Day 33 and 34

After the intense episode of the spoon saga work life took on a much slower pace over the next few days. This was partially due to one of our members, Eilish, becoming ill! She was admitted to the clinic on Tuesday and was diagnosed with a bacterial infection. Luckily, she was diagnosed quickly and is on the mend as we speak (she will even visit the site on Thursday!). The rest of the team on Tuesday had the task of delivering the netball posts, volleyball posts and car tires to the site. The car tires will be used to create a protective ring around the court, blocking off potential vehicles from parking on it. They will also provide seating for the children at Chipata. Since this was not in the scope of the contractors works, we will have to install this ring of tires ourselves. Our job for today would be to purchase the tires and deliver them to site.

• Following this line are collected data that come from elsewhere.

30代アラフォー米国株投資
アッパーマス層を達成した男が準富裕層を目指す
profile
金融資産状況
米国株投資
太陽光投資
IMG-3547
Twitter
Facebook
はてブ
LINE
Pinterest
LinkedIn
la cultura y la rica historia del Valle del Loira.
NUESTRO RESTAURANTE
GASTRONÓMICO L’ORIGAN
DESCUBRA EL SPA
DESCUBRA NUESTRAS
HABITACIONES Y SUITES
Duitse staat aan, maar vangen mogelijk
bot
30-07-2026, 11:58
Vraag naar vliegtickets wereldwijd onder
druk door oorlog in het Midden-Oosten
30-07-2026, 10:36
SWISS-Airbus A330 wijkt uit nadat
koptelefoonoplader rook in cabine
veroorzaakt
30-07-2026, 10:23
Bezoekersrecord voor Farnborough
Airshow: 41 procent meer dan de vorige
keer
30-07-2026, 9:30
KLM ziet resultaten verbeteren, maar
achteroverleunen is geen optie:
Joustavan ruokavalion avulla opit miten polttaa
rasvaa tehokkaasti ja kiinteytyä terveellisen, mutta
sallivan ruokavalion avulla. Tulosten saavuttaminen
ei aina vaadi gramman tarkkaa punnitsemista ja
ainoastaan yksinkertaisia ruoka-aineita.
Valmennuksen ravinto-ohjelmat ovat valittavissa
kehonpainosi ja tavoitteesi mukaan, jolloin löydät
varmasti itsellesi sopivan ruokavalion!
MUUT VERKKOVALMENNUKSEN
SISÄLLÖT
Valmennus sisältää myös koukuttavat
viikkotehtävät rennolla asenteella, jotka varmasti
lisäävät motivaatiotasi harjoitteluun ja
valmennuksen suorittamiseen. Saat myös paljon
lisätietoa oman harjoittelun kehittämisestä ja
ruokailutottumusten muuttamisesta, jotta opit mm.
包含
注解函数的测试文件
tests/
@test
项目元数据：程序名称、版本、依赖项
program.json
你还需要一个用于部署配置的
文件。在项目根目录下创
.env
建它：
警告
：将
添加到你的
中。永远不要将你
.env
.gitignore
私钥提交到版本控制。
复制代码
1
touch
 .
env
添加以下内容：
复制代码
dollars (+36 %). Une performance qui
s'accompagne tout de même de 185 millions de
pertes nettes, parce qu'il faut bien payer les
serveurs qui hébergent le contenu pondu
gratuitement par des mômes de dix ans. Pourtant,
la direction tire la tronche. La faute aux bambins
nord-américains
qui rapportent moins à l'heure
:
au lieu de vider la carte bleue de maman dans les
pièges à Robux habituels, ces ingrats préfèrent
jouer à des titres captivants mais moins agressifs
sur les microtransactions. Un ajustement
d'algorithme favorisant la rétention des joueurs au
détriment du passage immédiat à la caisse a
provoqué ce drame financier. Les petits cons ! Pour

We started off from the Sport in Action being driven in a large truck, with plenty of space for tires in the back, but not enough seats in the front for all of us. As such some of us would get a nice open-air truck ride through Lusaka! We then went to a few places selling tires and haggled with them to achieve the best price. We ended up with 40 tires in the back of the truck, and all bought for around or under 3 kwacha per tire, no muzungu prices for us. We then drove from there to Chipata and delivered the tires to site, picking up the netball and volleyball posts along the way. On the way there we were a constant source of attention for the locals, waving to us from the side of the road as we passed.

Once we arrived on site and made the delivery, most of the day had gone by, such is life in Lusaka with all the traffic and delays. We inspected the work that the workers had done that day as well and had a talk with main contractor. We were generally pleased with how the progress was going and felt the court would be ready for a tournament/training session next week.

On Wednesday, we continued our work by going to site to see how things were progressing. Overall, work was slightly behind what we expected, but still felt that it was getting there. More importantly, we felt the quality of the court was good. Unfortunately, we were not able to speak to the main contractor today as he was at a funeral. This is sadly quite a common reason to be absent in Zambia, death here occurring more often than we are used to back home.

While we were working on site today, one of our group members Rob was doing his own work for the charity. He was purchasing netball posts for other sites around Lusaka, that will allow schools without proper netball courts to still practice. After that, he taught a swimming lesson at one of the pools Sport in Action owns.